Les "Pas dits" du Président francais en ce qui concerne le Sahel


J'ai suivi avec intérêt la conférence de presse donnée par le nouveau et jeune Président français à la clôture du Sommet du G7 en Sicile. La partie qui a le plus retenu mon attention est celle relative aux axes prioritaires de sa politique dans les pays du Sahel. J'ai noté que la sécurité et le développement sont les secteurs prioritaires retenus d'une part et d'autre part le secteur privé et la société civile sont les acteurs majeurs que la coopération française compte cibler.


Il ne m'appartient pas de discuter la pertinence des deux secteurs choisis ni des catégories d'acteurs retenus. Mais ce positionnement des priorités de la France dans les pays du Sahel a besoin d'être mieux précisé et peut être complété. Les notions de développement et de société civile sont non seulement larges, mais ce sont aussi des cibles habituelles d'intervention de la France et de plusieurs autres coopérations. Je me suis alors interrogé sur les signes du renouvellement de la politique de la France désormais dirigée par un Président qui se présente comme un apôtre du changement.

J'attire l'attention des autorités françaises que dans le paysage désespérant que présente les pays du Sahel un acteur nouveau est entrain d'émerger. Les collectivités locales décentralisées et leurs pouvoirs locaux et régionaux portent en germe le pari du renouveau des pays et du Sahel. Dans les vingts prochaines années, ces nouveaux acteurs encore faibles et fragiles, mais plus proches et sous le contrôle des populations vont jouer un rôle déterminant dans le changement de la trajectoire des pays. Les collectivités décentralisées sont non seulement une chance pour donner une légitimité aux autorités publiques, mais aussi pour renforcer l'unité des pays dans le contexte sahélien. D'où la nécessité pour les gouvernants et les coopérations d'en faire des partenaires stratégiques.

Il est de plus en plus évident que le modèle d'Etat mis en place à la suite des indépendances dans cette région est en bout de course.
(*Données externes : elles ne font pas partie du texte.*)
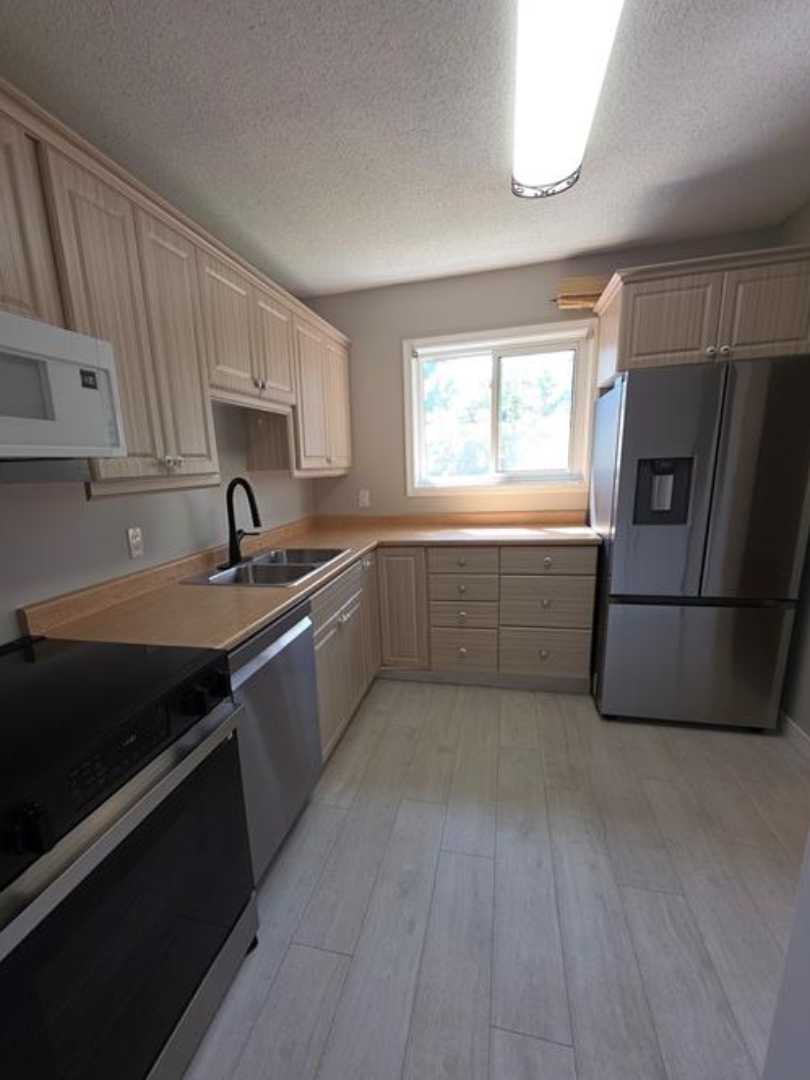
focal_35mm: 15
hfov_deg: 81.4
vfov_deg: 98.0
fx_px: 468
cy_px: 585
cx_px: 362
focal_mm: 2.2
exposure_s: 1/60
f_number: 1.9
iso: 40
Il n'a jamais réussi à acquérir une quelconque légitimité aux yeux des diverses communautés qu'il a tenté sans succès d'uniformiser. Sa crédibilité est aussi mis à mal en raison des défis persistants que sont : la paupérisation grandissante des populations, le dépeuplement des territoires régionaux et locaux et la dégradation des ressources naturelles auxquels s'ajoutent l'insécurité grandissant pour  les personnes et leurs biens aggravée par le manque d'emploi pour les jeunes. Dans les pays sahéliens, l'alternative crédible et durable aux Etats faillis issus des indépendances ne peut être que des Etats respectueux et garants de la diversité humaine et territoriale des pays sahéliens. C'est la condition pour avoir des pays unis et stables qui seuls sont capables de construire la prospérité.
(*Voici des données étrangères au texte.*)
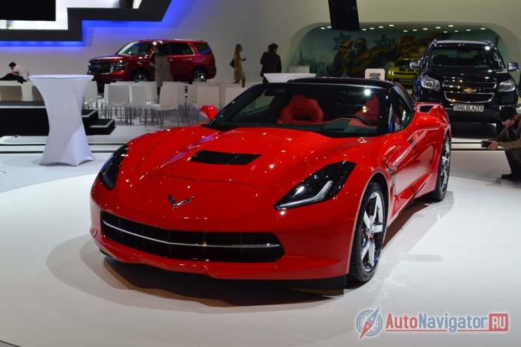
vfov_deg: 29.9
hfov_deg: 43.6
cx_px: 260
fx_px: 651
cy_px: 174
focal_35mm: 45
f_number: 8
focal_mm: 30
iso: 560
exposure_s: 1/60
Le développement durable se construira à partir des territoires régionaux et locaux qui sont les lieux de vie et d'activité des acteurs nouveaux qu'ils soient de la société civile ou du secteur privé. Le potentiel naturel et humain des pays se trouve sur ces territoires qui ont été plus administrés que gouvernés. L'administration a été unilatérale et verticale alors que la gouvernance exigence l'interaction avec un accent mis sur l'horizontalité. Des Etats qui se concentrent sur leurs missions de prévision, d'organisation et de contrôle, capables de construire et de conduire un partenariat avec les collectivités décentralisées et les opérateurs économiques privés sur les territoires régionaux et locaux sont la condition du développement équitable et solidaire.

La sécurité des personnes et de leurs biens dans un Etat de droit respecteux des droits fondamentaux et des libertés publiques dans un monde ouvert et globalisé doit aussi être gérée à proximité.  D'où la nécessaire implication des collectivités territoriales dotées de prérogatives et de forces dans le domaine de la sécurité.

Pour finir ma conviction, que je veux partager, est que la renaissance et le futur des pays du Sahel s'écriront à partir des territoires régionaux et locaux responsabilisés.

Commentaires

Unknown a dit…
Bonjour Mr Sy et merci pour cette analyse très claire. Je suis dans le domaine d'appui à l'entrepreneuriat et selon notre analyse aussi il faut nécessairement impliquer les collectivités territoriales dans la démarche de création d'entreprises et d'emplois. Nous sommes entrain de faire un projet pilote avec le Conseil Regional de Kayes, Sikasso, et le cercle de Kati. Le concept s'inspire du modèle Initiative France (www.initiatve-france.fr ).
Mahamadou Karamoko Diarra
ousmane sy a dit…
Je vous remercie pour vos commentaires et vous encourage pour vos initiatives.